La post realtà
L’ecosistema mediatico trumpian-putiniano sta costruendo da anni il suddito totalitario ideale.
Quello per cui, come scriveva Hannah Arendt, non esiste più distinzione tra il vero e il falso. È il pubblico perfetto per assistere, con orgoglio e senza vergogna, al pestaggio mediatico di Zelensky
Non replicando l’errore del Risorgimento, che, fatta l’Italia, si pose dopo il problema tuttora irrisolto di fare gli italiani, gli impresari del nuovo disordine mondiale hanno prima forgiato il loro suddito totalitario ideale che – scriveva Hannah Arendt – «è l’individuo per il quale la distinzione fra realtà e finzione, fra vero e falso non esiste più», e poi ne hanno fatto l’idolo della restaurazione sovranista, innalzandolo sugli altari della nuova religione politica contemporanea.
Questo suddito totalitario si concretizza nel pubblico addestrato a interpretare come una giusta lezione impartita al presidente ucraino, presentatosi malvestito all’appuntamento nello Studio Ovale e irrispettoso dei signori della Casa Bianca, quello spettacolo ributtante di violenza mafiosa che a un cittadino dell’America “pre-Maga” (poco importa se democratico o repubblicano) avrebbe suscitato vergogna e indignazione.
Il “senso comune” che la vulgata trumpiana continua a indicare come un deposito proibito di moralità e saggezza, che occorre liberare dalle catene del deep state universale e dei suoi canoni di correttezza, è in realtà un atto di obbedienza pavloviana, che porta ad esempio a interpretare la soperchieria come un fattore più autentico e, per così dire, naturale di legittimazione politica.
La guerra ibrida contro l’Occidente è sia una guerra civile sia una guerra mondiale, e ha segnato una saldatura inaspettata ma in fondo coerente tra tutti i nemici dell’ordine politico liberale, al di qua e al di là della sempre più evanescente frontiera atlantica.
La ragione per cui JD Vance e Alexander Dugin usano praticamente le stesse parole per dire le stesse cose è che, molto semplicemente, la pensano proprio allo stesso modo, hanno gli stessi gusti e soprattutto gli stessi disgusti, anche se l’odio contro il vecchio sistema euro-americano e i suoi valori diventa per il vice di Trump ripudio e per il filosofo di Putin vendetta.
L’ultimo Karl Popper – quello di “Cattiva maestra televisione” – aveva capito già trent’anni fa che la nuova forma del totalitarismo sarebbe stata l’entropia cognitiva indotta dalla comunicazione di consumo nell’uomo-massa mediatizzato.

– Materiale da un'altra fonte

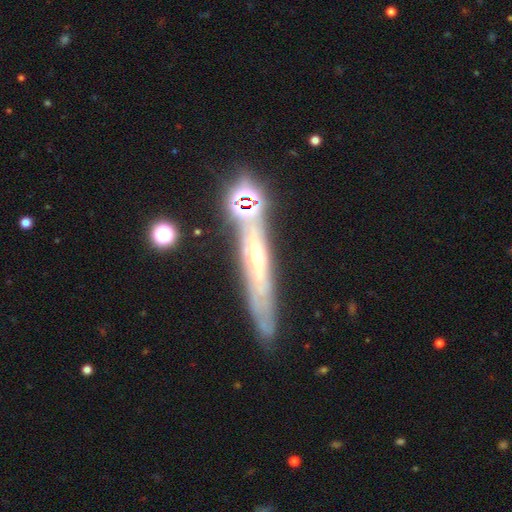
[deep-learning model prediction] smooth-or-featured: featured or disk: 66% | smooth: 18% | star or artifact: 15%
  disk-edge-on: yes: 70% | no: 30%
  merging: none: 76% | minor disturbance: 13% | merger: 7% | major disturbance: 4%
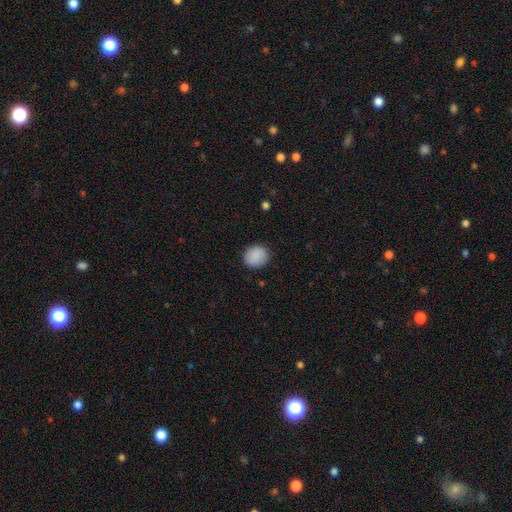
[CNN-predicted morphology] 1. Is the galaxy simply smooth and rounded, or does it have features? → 89% smooth, 8% star or artifact, 3% featured or disk.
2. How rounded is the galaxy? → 77% round, 22% in between, 1% cigar-shaped.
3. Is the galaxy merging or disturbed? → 87% none, 9% minor disturbance, 2% major disturbance, 1% merger.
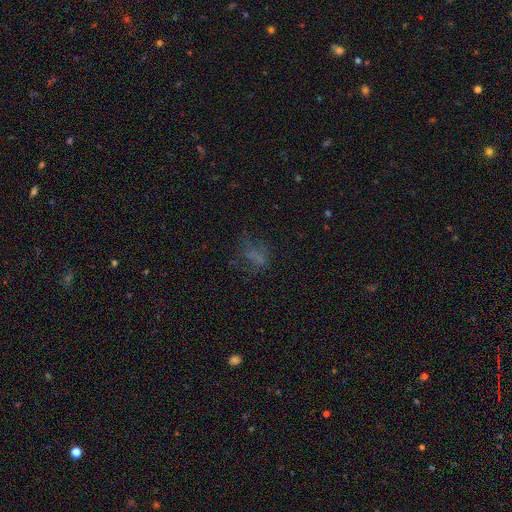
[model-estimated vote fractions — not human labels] smooth-or-featured: smooth: 47% | star or artifact: 29% | featured or disk: 24%
  merging: none: 52% | major disturbance: 27% | minor disturbance: 19% | merger: 3%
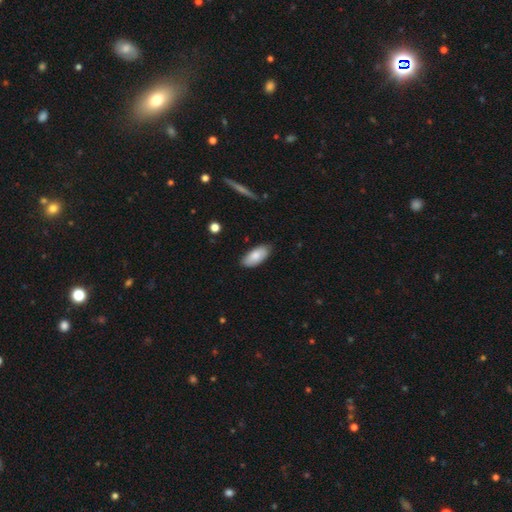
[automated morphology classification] Overall: smooth (82%). How rounded: in between (91%). Merging: none (83%).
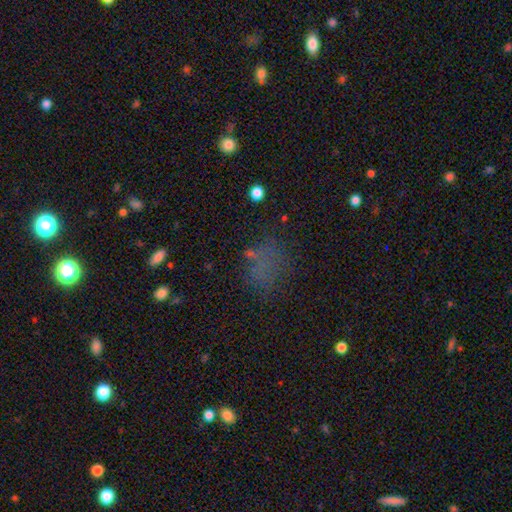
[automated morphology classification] A smooth galaxy with no disk features (54%) that is in between round and cigar-shaped (55%). Merging: none (61%).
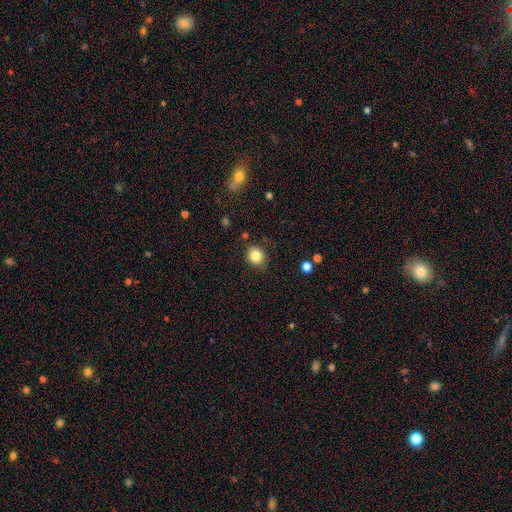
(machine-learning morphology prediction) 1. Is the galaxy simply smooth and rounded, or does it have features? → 83% smooth, 10% star or artifact, 6% featured or disk.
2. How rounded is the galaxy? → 74% round, 25% in between, 1% cigar-shaped.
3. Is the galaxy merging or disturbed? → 83% none, 12% minor disturbance, 3% major disturbance, 2% merger.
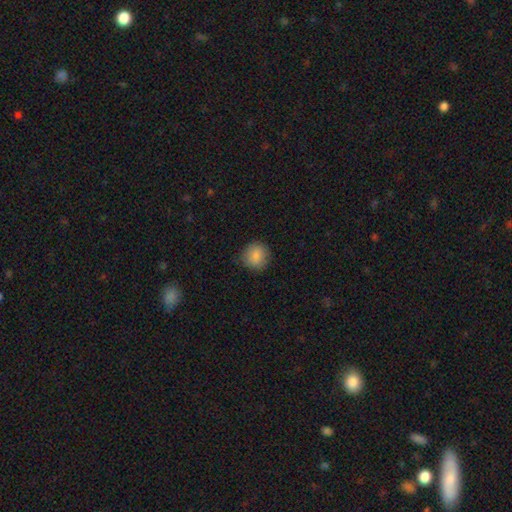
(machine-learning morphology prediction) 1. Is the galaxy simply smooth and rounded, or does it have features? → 86% smooth, 8% star or artifact, 5% featured or disk.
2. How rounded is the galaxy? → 89% round, 10% in between, 1% cigar-shaped.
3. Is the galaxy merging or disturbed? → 85% none, 11% minor disturbance, 3% major disturbance, 1% merger.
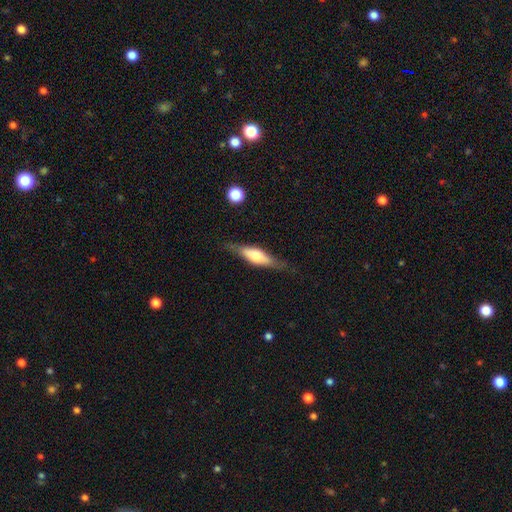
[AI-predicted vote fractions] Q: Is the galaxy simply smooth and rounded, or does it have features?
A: featured or disk — 49%.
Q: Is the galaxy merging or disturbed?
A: none — 76%.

In troppi (quorum ego) ai tempi pensarono che quella profezia apocalittica riflettesse il ritardo evolutivo di un vecchio dinosauro liberale diffidente per le nuove tecnologie.
Invece Popper aveva visto arrivare un fenomeno che la comunicazione digitale ha ingigantito a dismisura e reso potenzialmente esiziale sia per la libertà, sia per la democrazia.

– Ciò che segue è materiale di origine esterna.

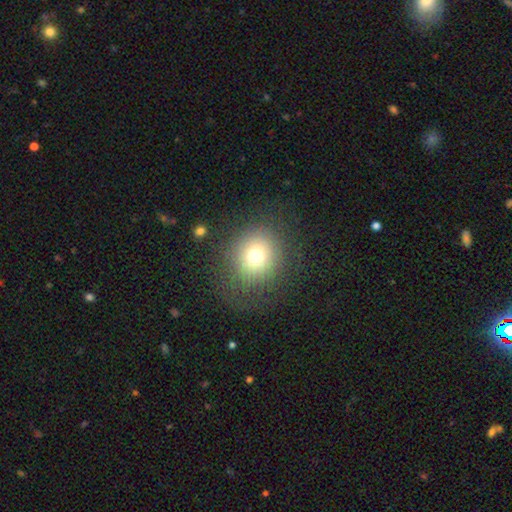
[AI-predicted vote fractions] smooth_or_featured: smooth (p=0.70) [alt: star or artifact p=0.16]
how_rounded: round (p=0.84) [alt: in between p=0.15]
merging: none (p=0.79) [alt: minor disturbance p=0.11]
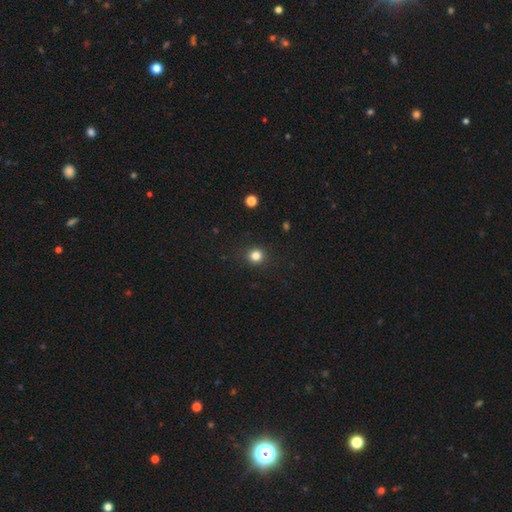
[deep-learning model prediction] A smooth galaxy with no disk features (82%) that is round (92%).

Vote fractions:
- Smooth or featured? smooth: 82% / star or artifact: 13% / featured or disk: 5%
- How rounded? round: 92% / in between: 7% / cigar-shaped: 1%
- Merging? none: 91% / minor disturbance: 6% / major disturbance: 2% / merger: 1%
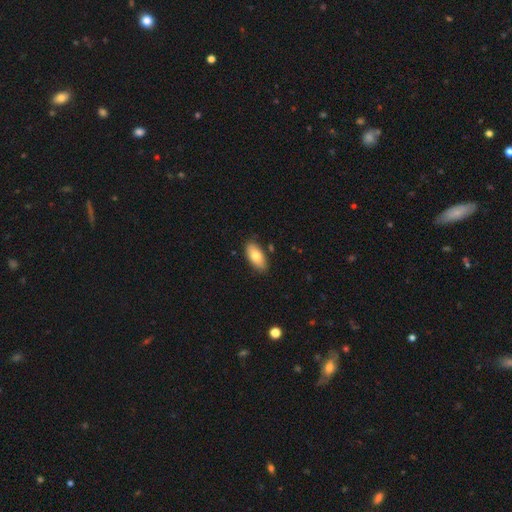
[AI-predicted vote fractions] The model was most divided on "smooth or featured": smooth: 78%, featured or disk: 16%, star or artifact: 7%. More confident: how rounded — in between (91%); merging — none (84%).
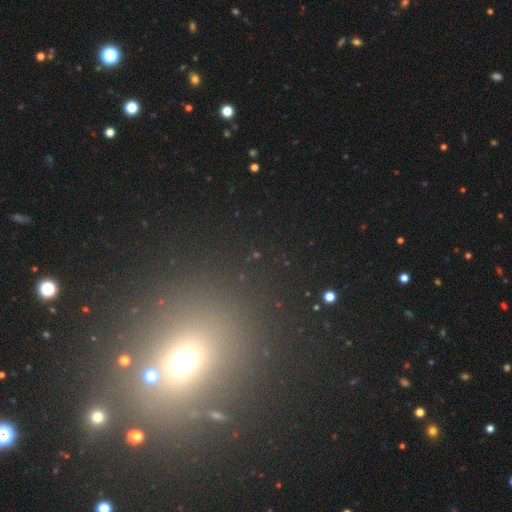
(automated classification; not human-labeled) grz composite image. It shows a star or artifact, not a galaxy (50%).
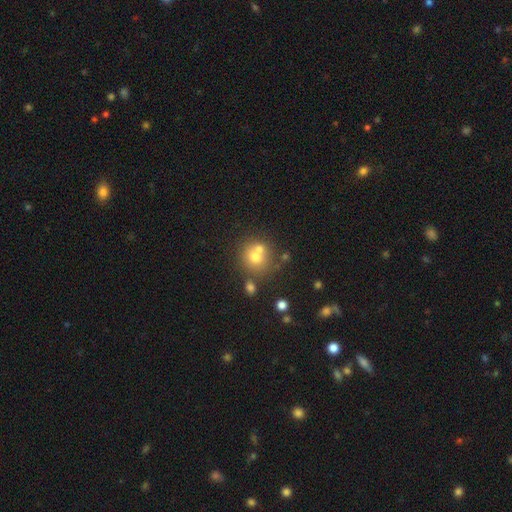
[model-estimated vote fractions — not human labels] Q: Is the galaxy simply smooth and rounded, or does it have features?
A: smooth — 66%.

Come sempre nei suoi studi sul totalitarismo, Arendt aveva rilevato che le verità più esposte e vulnerabili sono proprio quelle di fatto, legate alla contingenza dell’esperienza e dell’azione umana, e quindi le più immediatamente politiche. Si tratta – è il caso di aggiungere – di verità fondate su prove e testimonianze che implicano, per essere accettate, atti anche inconsapevoli di fiducia, visto che per nessuna di queste verità tutti i potenziali osservatori possono avere un’esperienza diretta.
Questo spiega perché la verità dei fatti, pur essendo più concreta e umanamente urgente di qualunque verità desunta da un assunto logico e ideologico, è anche più fragile e falsificabile e alla mercé di un potere che può attestarla, ma anche confutarla.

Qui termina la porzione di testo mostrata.